Молоко пахнет гарью. А паче того давит на нервы тишина.
– Вижу, – свекровь решила первой ее нарушить, – сегодня вы решили одеться прилично.
И губы поджала.
Долго она мне еще будет вспоминать тот выход.
Сестрица отвернулась и тоже губы куриной жопой сложила. А ведь похожи они. И от этой схожести прямо дрожь берет.

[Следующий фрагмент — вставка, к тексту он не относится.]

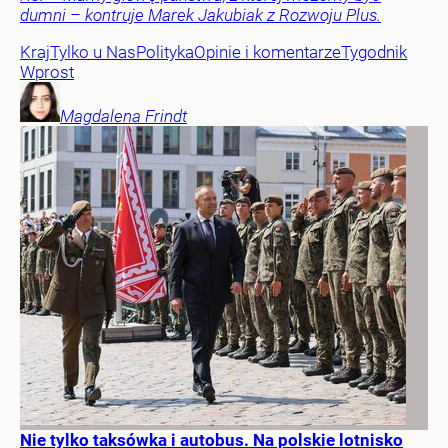
dumni – kontruje Marek Jakubiak z Rozwoju Plus.
Kraj
Tylko u Nas
Polityka
Opinie i komentarze
Tygodnik
Wprost
Magdalena
Frindt
Nie tylko taksówka i autobus. Na polskie lotnisko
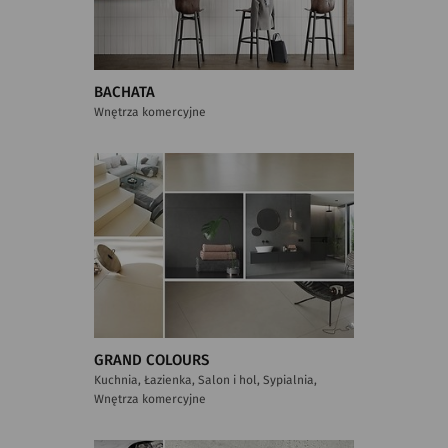
BACHATA
Wnętrza komercyjne
GRAND COLOURS
Kuchnia, Łazienka, Salon i hol, Sypialnia,
Wnętrza komercyjne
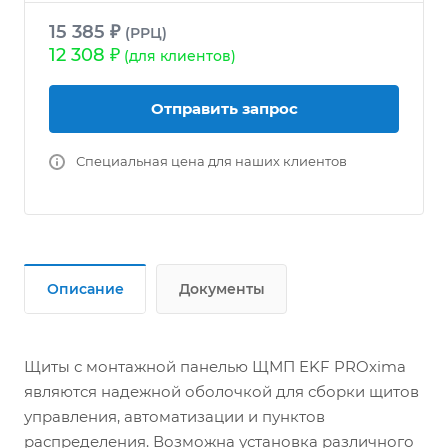
15 385 ₽
(РРЦ)
12 308 ₽
(для клиентов)
Отправить запрос
Специальная цена для наших клиентов
Описание
Документы
Щиты с монтажной панелью ЩМП EKF PROxima
являются надежной оболочкой для сборки щитов
управления, автоматизации и пунктов
распределения. Возможна установка различного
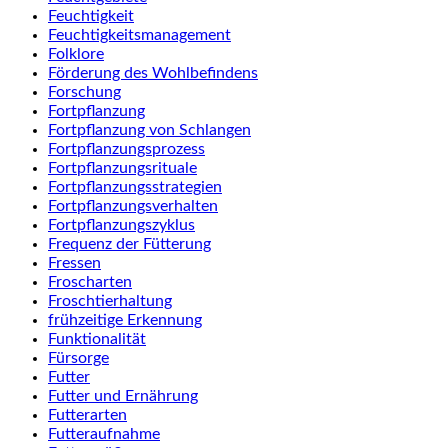
Feuchtigkeit
Feuchtigkeitsmanagement
Folklore
Förderung des Wohlbefindens
Forschung
Fortpflanzung
Fortpflanzung von Schlangen
Fortpflanzungsprozess
Fortpflanzungsrituale
Fortpflanzungsstrategien
Fortpflanzungsverhalten
Fortpflanzungszyklus
Frequenz der Fütterung
Fressen
Froscharten
Froschtierhaltung
frühzeitige Erkennung
Funktionalität
Fürsorge
Futter
Futter und Ernährung
Futterarten
Futteraufnahme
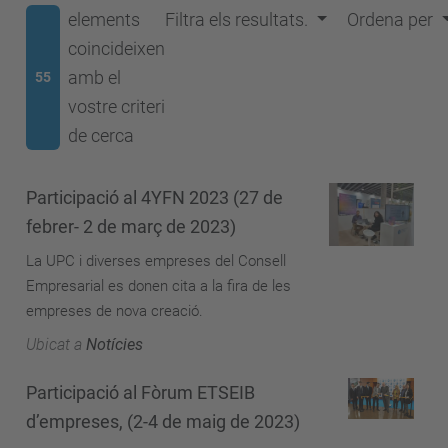
elements
Filtra els resultats.
Ordena per
coincideixen
amb el
55
vostre criteri
de cerca
Participació al 4YFN 2023 (27 de
febrer- 2 de març de 2023)
La UPC i diverses empreses del Consell
Empresarial es donen cita a la fira de les
empreses de nova creació.
Ubicat a
Notícies
Participació al Fòrum ETSEIB
d’empreses, (2-4 de maig de 2023)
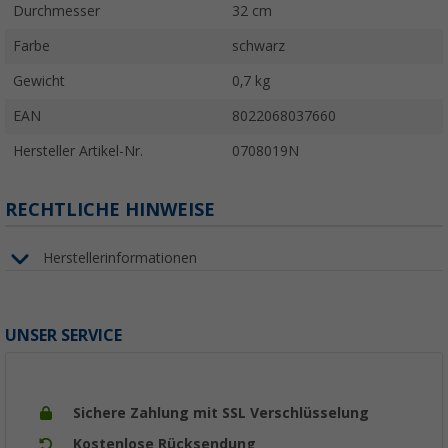
Durchmesser
32 cm
Farbe
schwarz
Gewicht
0,7 kg
EAN
8022068037660
Hersteller Artikel-Nr.
0708019N
RECHTLICHE HINWEISE
Herstellerinformationen
UNSER SERVICE
Sichere Zahlung mit SSL Verschlüsselung
Kostenlose Rücksendung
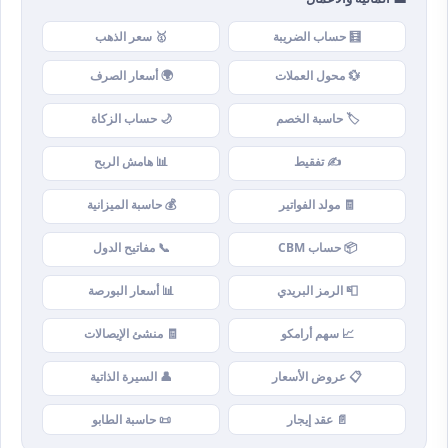
🧮 حساب الضريبة
🥇 سعر الذهب
💱 محول العملات
🌍 أسعار الصرف
🏷️ حاسبة الخصم
🌙 حساب الزكاة
✍️ تفقيط
📊 هامش الربح
🧾 مولد الفواتير
💰 حاسبة الميزانية
📦 حساب CBM
📞 مفاتيح الدول
📮 الرمز البريدي
📊 أسعار البورصة
📈 سهم أرامكو
🧾 منشئ الإيصالات
📋 عروض الأسعار
👤 السيرة الذاتية
📄 عقد إيجار
📜 حاسبة الطابو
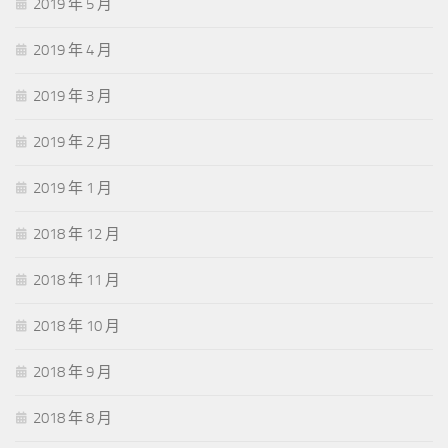
2019 年 5 月
2019 年 4 月
2019 年 3 月
2019 年 2 月
2019 年 1 月
2018 年 12 月
2018 年 11 月
2018 年 10 月
2018 年 9 月
2018 年 8 月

– Доброе утро! – Я плюхнулась на стул и вздохнула.
Прилично…
Скорее уж… В общем, в тот раз я и вправду переборщила слегка, если подумать. Даже в наших диких краях я к обеду переодевалась в платье. А тогда в брюках пришла. Позлить думала.
Позлила.
Вышел скандал. С обмороком. И приказом удалиться, которому я с превеликой охотой последовала. Так она еще потом Чарльзу нажаловалась. Уж не знаю, чего наговорила, но он был недоволен.
И я.
И… поругались. А потом помирились. И опять поругались, правда, на следующий день, когда он вновь изволил явиться, а я спросила, где это его демоны носили всю-то ночь.
Он ответил.
Я тоже не сдержалась. И вместо того, чтобы помириться, поругались того сильнее. Честно, сама не понимаю, как оно получилось, что мы разошлись по разным комнатам. И замолчали.
Дураки, что с нас взять.
Так и повелось. Он пропадает. Я злюсь. Он появляется, я злюсь еще больше. И ничего хорошего с этой злости не выходит, понимаю же, а успокоиться не могу.
Завтрак наконец подали.
Овсянку. С маслом, что растекалось по горке желтоватой жижицей. И тот же подсушенный хлеб. И чай, который больше на помои похож, потому как бледный, безвкусный. Оттого в него и льют молоко, чтоб хоть чего-то было.
– Мой сын снова изволил ночевать в другом месте? – вежливо осведомилась свекровь. И главное, не пытается же скрыть, что рада.
Ага.
Чему?
Тому, что Чарли в очередную авантюру вляпался? Придворная служба… в записке, которую муженек соизволил прислать, о ней говорилось. А я вот взяла и поверила, что именно она, служба, и виноватая – такая, которая ночью. Ну-ну, это он пусть кому из местных девиц на уши вешает. Я ведь чую, чем от него пахнет.
Сигарами.
И виски. Еще слабо-слабо, но все-таки – духами, такими ядреными, вроде тех, что шлюхи Бетти любили, чтоб, значит, перебивало напрочь запах немытого тела.
Кабы были духи какие другие или только виски от него несло, я бы подумала… ну, про то, что он ничем-то от папашки моего не отличается.
Честно говоря, сперва даже так и подумала. А потом… потом просто поняла, что в жизни такой чистоплюй с немытою девкой не свяжется. Чарльз если и найдет шлюху, то из тех, что почти приличными притворяются. Поняла и… не успокоилась. Потому как выходило, что вляпался муженек в очередную историю, если вовсе не вознамерился подвиг совершить.